Tumor spillage can result in significant therapy escalation and have prognostic implications. The key steps to prevent spillage are ensuring adequate access and gentle handling of the tumor. Attempts to minimize access should not be made at the expense of sound oncologic principles. Recovery after large laparotomy is excellent, but the recurrence of WT might be unsalvageable. Adherence to adequate lymph node sampling and complete documentation of surgical staging improves local control strategy and outcome.

Adequate planning and special skills set are required for WT with intravascular extension. Therefore, preoperative diagnosis of intravascular thrombus extension may prevent intraoperative catastrophes.

The incidence of end-stage renal failure in unilateral and bilateral WT is 0.2% and 12% respectively, and this risk is higher in patients with predisposition syndromes, especially the Denys–Drash syndrome.

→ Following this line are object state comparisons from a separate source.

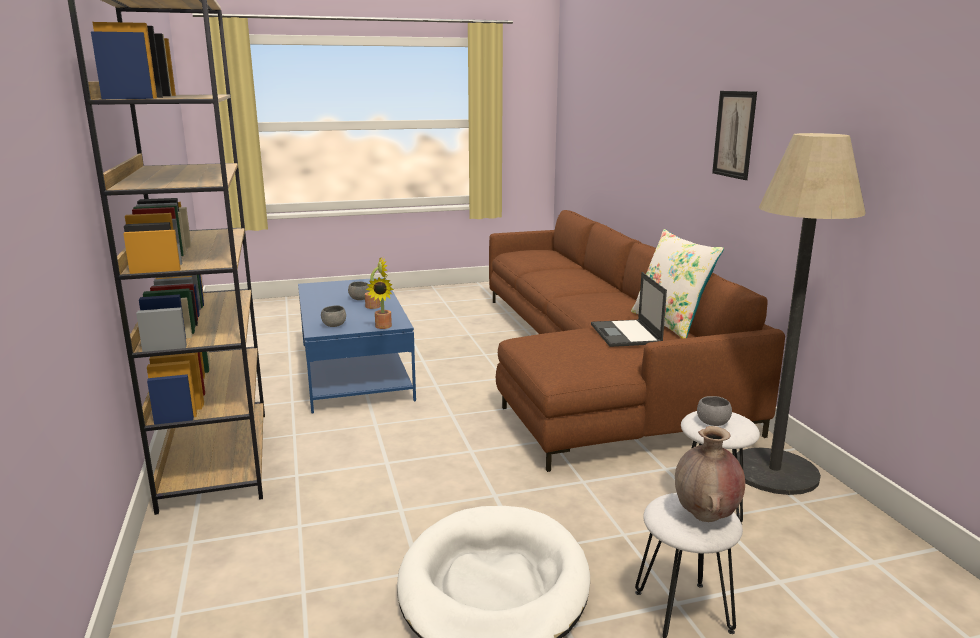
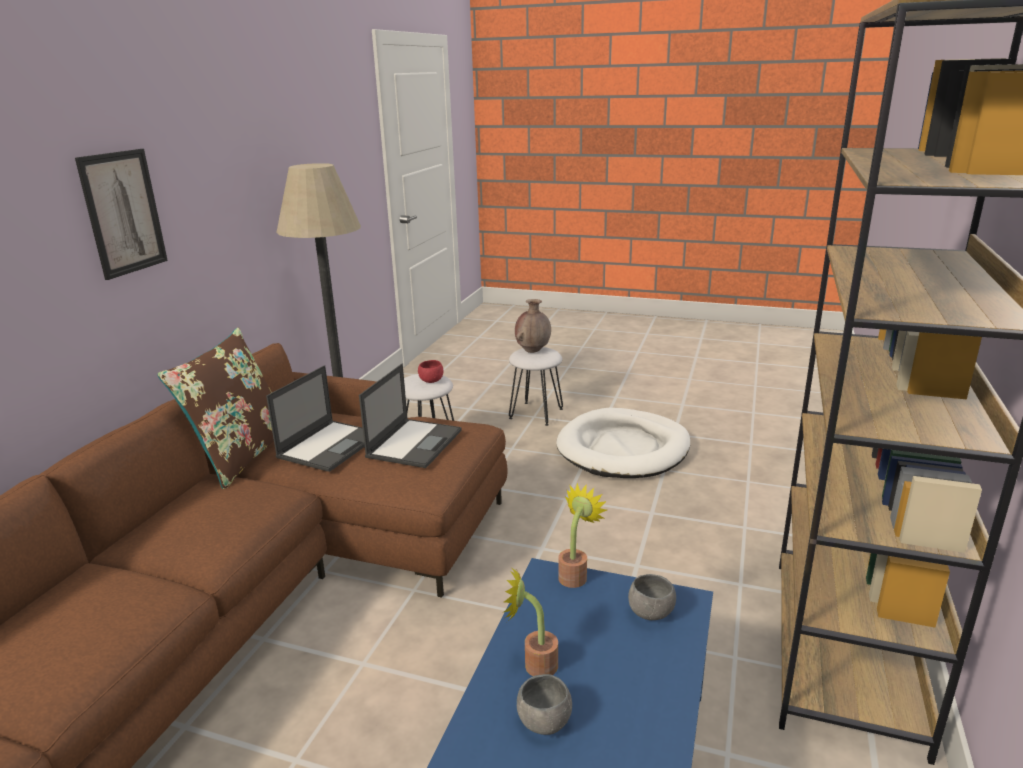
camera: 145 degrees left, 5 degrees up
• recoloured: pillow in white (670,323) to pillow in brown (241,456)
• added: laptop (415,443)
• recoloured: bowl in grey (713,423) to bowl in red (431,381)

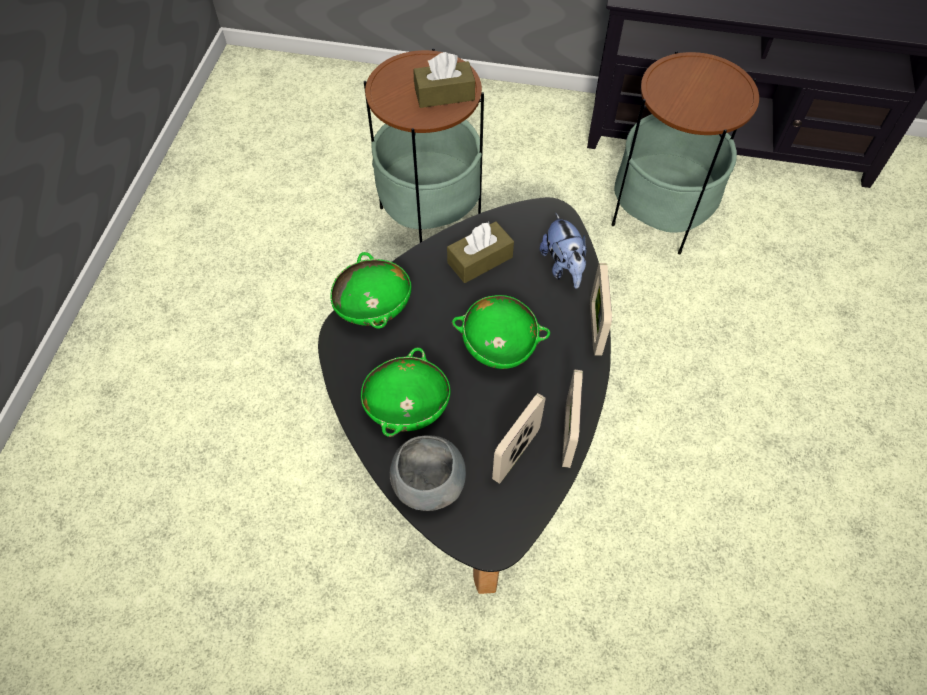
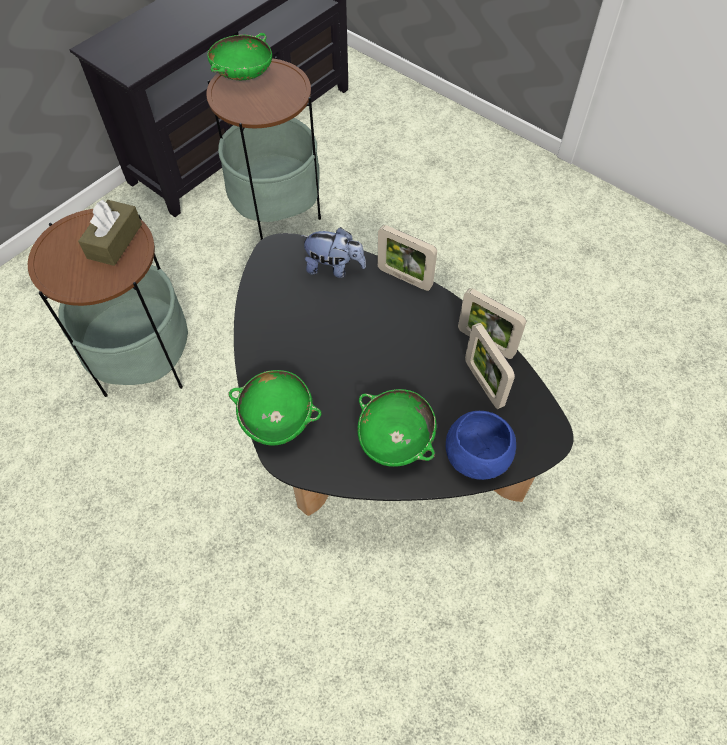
camera: 60 degrees left, 0 degrees up
• moved: bowl in green (499,345) to (243,75)
• recoloured: bowl in grey (428,483) to bowl in blue (476,457)
• removed: tissue box in brown (480,260)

Postoperative considerations

The postoperative period is usually uneventful, and the child is usually discharged on the second or third postoperative day. The incidence of intussusception and adhesions is low and should be considered if the patient develops signs of obstruction.

Postresection locoregional RT is indicated for patients with stage III disease (when microscopic residual disease is suspected, as in positive lymph node, tumor spillage, or piecemeal resection of the intravascular thrombus) and for stage II patients with anaplasia. RT, when indicated, should not be delayed beyond postoperative day 10.

Patients having complete remission of pulmonary metastasis post-chemotherapy do not need lung radiation (31-34). When surgical resection of residual pulmonary metastasis is feasible, pathological confirmation of no viable tumor may help avoid lung radiation in patients with favorable histology and good partial remission of pulmonary disease (33).

Prognosis, Prognostics, and Follow up

Overall survival of patients can be as high as 90%, and outcomes for those with metastatic-stage tumors with favorable histology are equally excellent. The most powerful prognostic factor is histology; other prognostic factors include stage, age, and molecular factors, the strongest of which is 1q gain.

Surgery has an important role in performing adequate lymph node sampling and preventing tumor rupture. Lymph node involvement and tumor spillage increase the risk of recurrence; survival rate for those with recurrent disease is 40%. Biannual imaging follow-up for the first 2 years is essential, as most recurrences occur within that time period.